Most books in this canon will ask you to re-train your brain. However, brain training for happiness is an incredibly difficult task and takes year of work - everyone from Buddhist monks to frazzled city-workers to melancholic meaning-seekers struggles with it. This is because we're essentially hardwired to freak out (it's evolutionary - our natural tendency to focus on the negative used to keep us alive when threats loomed around every cave corner) and the skill and effort needed to re-set our Palaeolithic programming should not be underestimated.

This book blazes a new trail by showing us that there is a new way to wellbeing.
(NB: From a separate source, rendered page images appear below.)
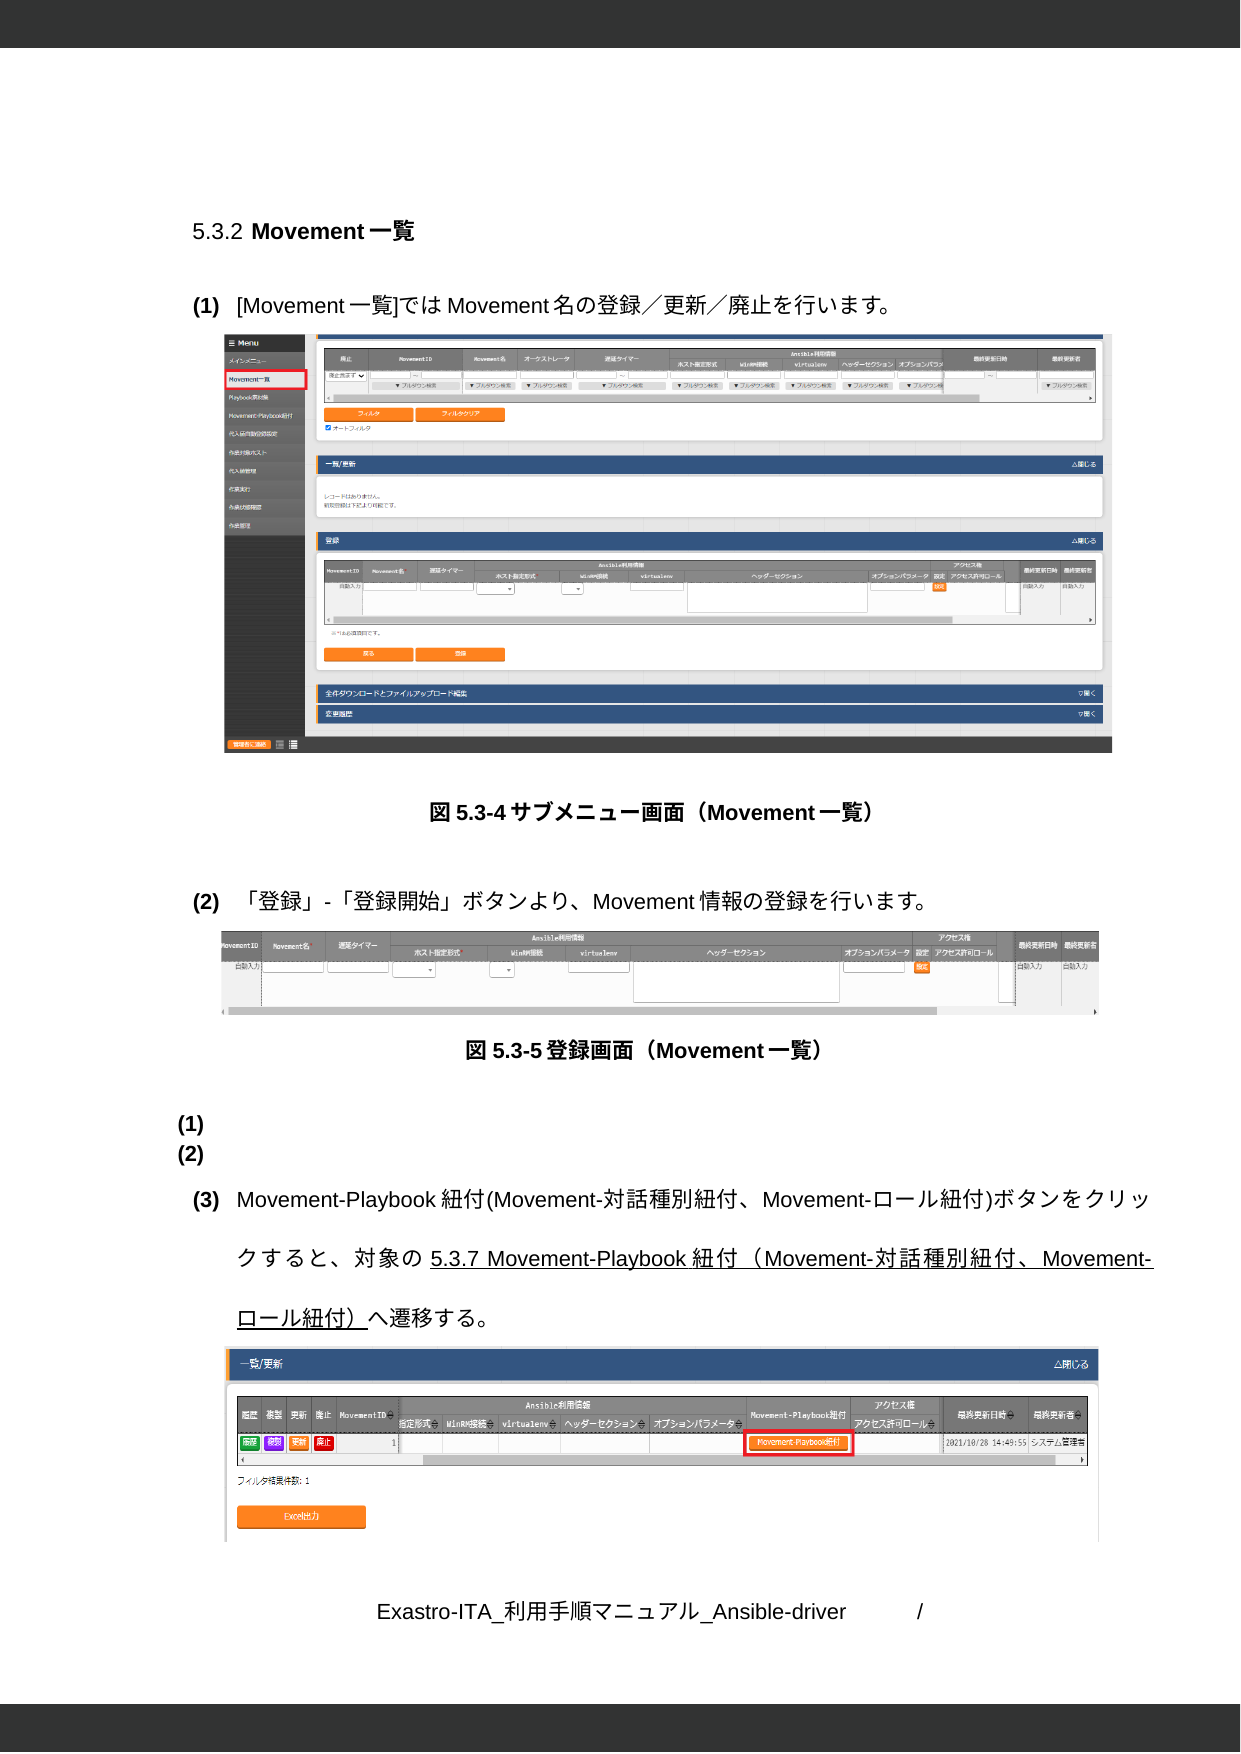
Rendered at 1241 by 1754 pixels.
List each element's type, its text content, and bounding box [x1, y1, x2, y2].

picture [221, 929, 1099, 1015]
picture [0, 1704, 1241, 1752]
list [Movement一覧]ではMovement名の登録／更新／廃止を行います。 [193, 274, 1152, 334]
picture [0, 0, 1241, 48]
text 図 5.3-5登録画面（Movement一覧） [148, 1019, 1152, 1078]
picture [224, 333, 1113, 756]
subtitle Movement一覧 [192, 200, 1152, 259]
list 「登録」-「登録開始」ボタンより、Movement情報の登録を行います。 [193, 870, 1152, 929]
picture [224, 1346, 1099, 1542]
list Movement-Playbook紐付(Movement-対話種別紐付、Movement-ロール紐付)ボタンをクリックすると、対象の5.3.7 Movement-Playbook紐付（Movement-対話種別紐付、Movement-ロール紐付）へ遷移する。 [193, 1168, 1152, 1347]
text 図 5.3-4サブメニュー画面（Movement一覧） [162, 781, 1152, 840]
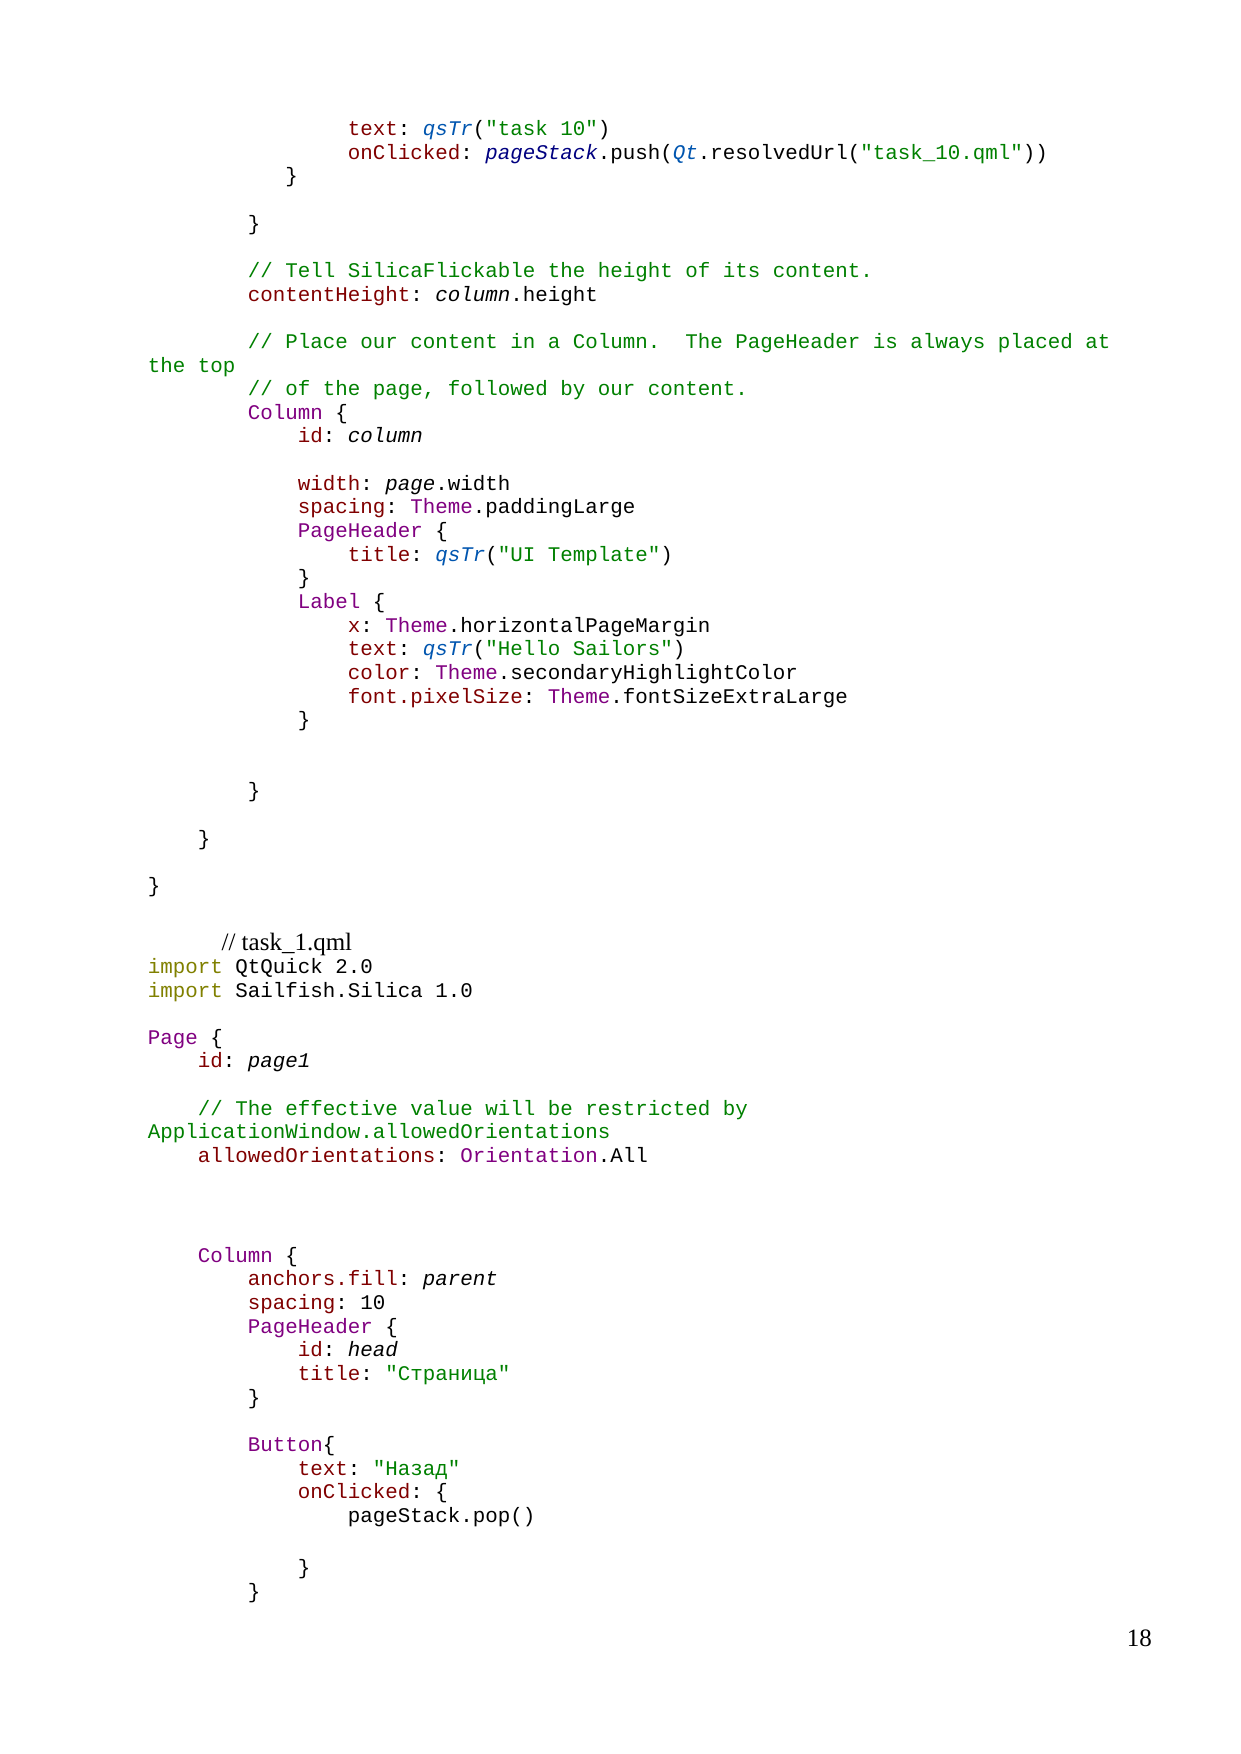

Dolan empowers us with a strategy for achieving happiness that does not require us to overcome the deeply ingrained thinking patterns that evolution has left us with, but rather one that shows us how to work with them and to use them to our advantage.

Given that most of our feelings, thoughts and behaviours are automatic reactions to stimuli that we process unconsciously, Dolan shows us that we can actually design our environment so that the feelings, thoughts and behaviours that are most conducive to happiness are systematically and continually triggered, independent of any need for brain training or active "thought management". By optimally designing our physical and social contexts, we can relax the effortful happiness-seeking remit of the conscious mind, safe in the knowledge that our unconscious brain will be bouncing off the types of stimuli and sensations that science has proven will make us feel good. Aside from the wellbeing benefits themselves, another huge advantage of this solution is that the conscious mind is freed up to deal with things more strategic than worrying about the pursuit of happiness.

Dolan's book is revolutionary because it doesn't tell us to think our way to happiness; it tells us to invest a little up-front effort in some re-structuring of our daily routine, and then to sit back and let our unconscious mind deliver the rewards. It's happiness by default, thanks to happiness by design.